Huron auction barn may change hands
Auctioneer contest planned
Quick-witted folks with a fast tongue and an eye for cattle will want to pay attention to an upcoming contest Kim Ulmer has planned for the Huron auction barn. “I will call it the Dakota Cut Auctioneering Contest. I want to help those young auctioneers that come out of school and don’t have a chance to auction,” he said.
“I’ll work with auctioneers from the region that want to get a chance on the auction block and sell some cattle. We’ll schedule practice times to practice on weigh-up cows so they can get used to the facility prior to the contest,” he added. Prize money will help lure even seasoned auctioneers who will be automatically qualified if they are full time sellers.
“I know a dozen young people that are ranchers who’ve gone to auctioneer school. We’ll give them a chance to get an identity established. If they are willing to take the time to drive to Huron, I’ll make sure they sell cattle.” Inexperienced auctioneers can qualify for the competition by taking advantage of the practice times. Videos of practices will be sent home with competitors, Ulmer said.

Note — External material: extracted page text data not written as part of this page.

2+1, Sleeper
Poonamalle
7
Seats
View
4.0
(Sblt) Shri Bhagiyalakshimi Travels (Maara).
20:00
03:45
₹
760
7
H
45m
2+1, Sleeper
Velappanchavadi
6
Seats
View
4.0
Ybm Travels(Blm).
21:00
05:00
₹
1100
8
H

“Once they are able to enter the competition, it will give them a tremendous boost,” Ulmer said.
Kim Ulmer of Mobridge, S.D., and three business partners recently applied for an auction agency license through the South Dakota Animal Industry Board in hopes of soon owning and operating the Bales Continental Commission Company of Huron, S.D.
To many in the cattle business, the Ulmer name is likely familiar. Kim bought and operated the Britton, S.D. auction barn at 21 years of age. He has been order buying since 1988 as Ulmer Cattle Company out of Mobridge. His family has been a part of many South Dakota markets including those in McLaughlin, Lemmon, Herried and Mobridge in addition to Britton’s, he said.
“In 1974 my dad bought McLaughlin. I’ve been in the business my whole life, I graduated in 1981 and I’ve been in the business since high school graduation, so I’ve been doing this for 33 years,” he explained.
Along with Ulmer, Mark Preston of Armstrong, Iowa, Donald Schiefelbein of Kimball, Minn., and Caleb Schott of Pryor, Mont., comprise Livestock R Us and will operate Huron Continental Marketing Company if the auction agency license is approved. They are optimistic that by September the sale and licensing will be complete. The Animal Industry Board plans to take up the topic at their Aug. 18 regular meeting to be held in their Pierre office. The public may attend and comment.
Ulmer said they plan to continue serving the ranchers in the area, helping to connect buyers and sellers in the livestock industry.
Regular sale days, according to current co-owner and third generation business operator Kent Bales of Huron, are Thursdays for all classes of cattle and Tuesdays for feeder cattle during the busier months of October through May. During 2013, around 60,000 head were marketed through the barn, and about 30-40 people are employed either full or part-time at the family business.
Ulmer’s cattle marketing company currently handles ranch direct marketing of cattle along with order buying. They find buyers for load lots of cattle using internet listings. The business partners who will manage Huron Continental Marketing Company plan to continue offering those cattle marketing options, along with a live auction and machinery auction segment of the business.
Ulmer said he and his partners plan to maintain “a lot of the staff, along with some new players that will be helping,” assuming their license is approved. “I haven’t made any commitments,” he said regarding auctioneers. “I’m an auctioneer too and so is Alan Bales. “We’ll be interviewing with the Bales family, current auctioneer Jim Anderson, those decisions will be announced later in August,” he said.
Additional changes will include the options of live online bidding and online viewing of the auction market sales. Ulmer said the partners plan to offer the opportunity to sell fat cattle market, bred cows, and all classes of cattle. “We are going to consider sheep and hogs” he added.
Some things have changed in the thirteen years he and his brother Alan have owned “Bales.”
“A lot of our customers have grown in to larger herds,” Kent said. “Years ago you might deal with 50 to 100 head and now you are often dealing with 250 to 500 for each operator.”
Bales also commented on the trend among plains farmers to turn native or introduced grassland into farmland. “
“We see a lot of the grassland being torn up and fences being torn out and moving into crop production,” he said.
A steadily increasing market in the last several months has been a positive change Bales noted, adding that producers in his region rely heavily on the local auction barn for marketing their cattle. “Out west video and internet sales and private treaty sales have replaced a lot of the auction market business but in our particular area was haven’t seen that. Because of that we maintain a loyal customer base,” Bales added.